[Record extracts]
┌──
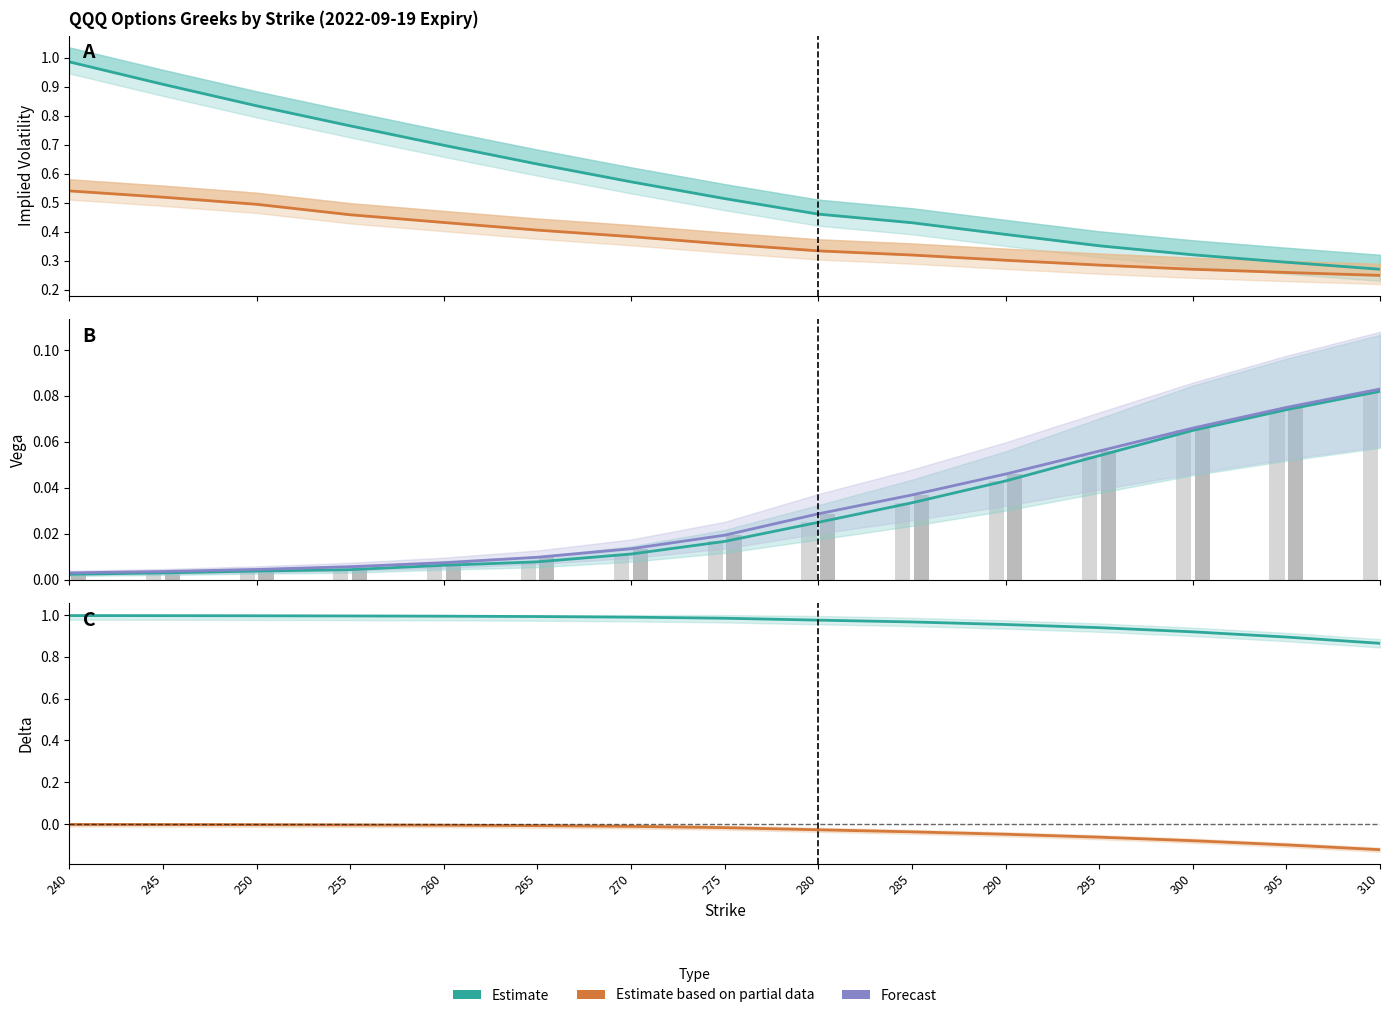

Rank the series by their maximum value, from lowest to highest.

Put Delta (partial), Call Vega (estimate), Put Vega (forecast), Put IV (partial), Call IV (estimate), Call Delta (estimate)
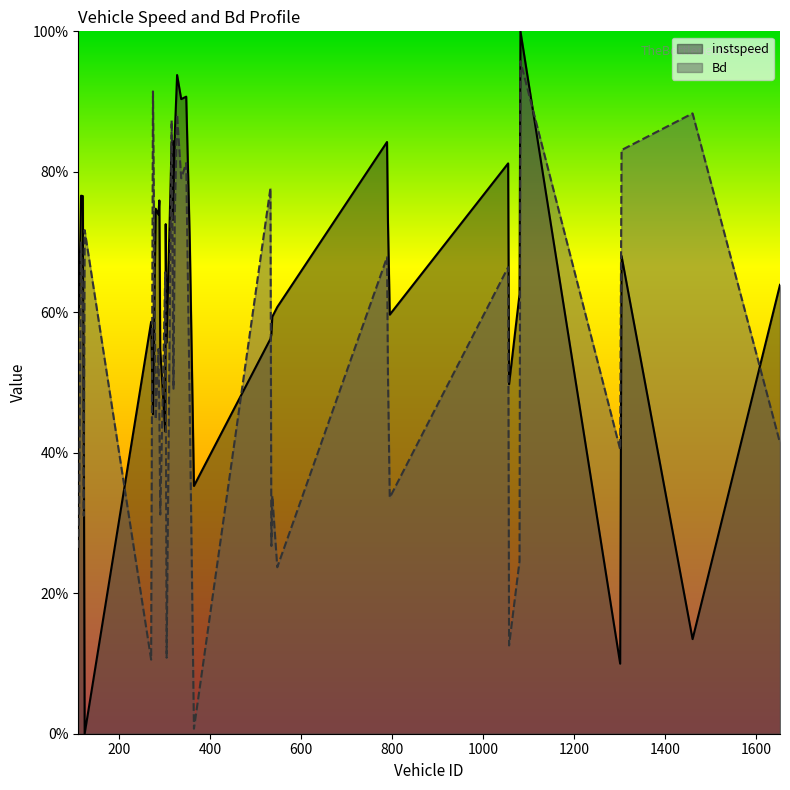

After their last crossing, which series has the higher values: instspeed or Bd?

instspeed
└──
┌──
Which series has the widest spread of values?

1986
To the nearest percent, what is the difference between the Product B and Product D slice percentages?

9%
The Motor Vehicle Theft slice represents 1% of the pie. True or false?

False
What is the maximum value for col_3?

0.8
└──
[Work task] Count the lines in the entries above that contain the word "their". Give only the number.

[Completed exercise] 2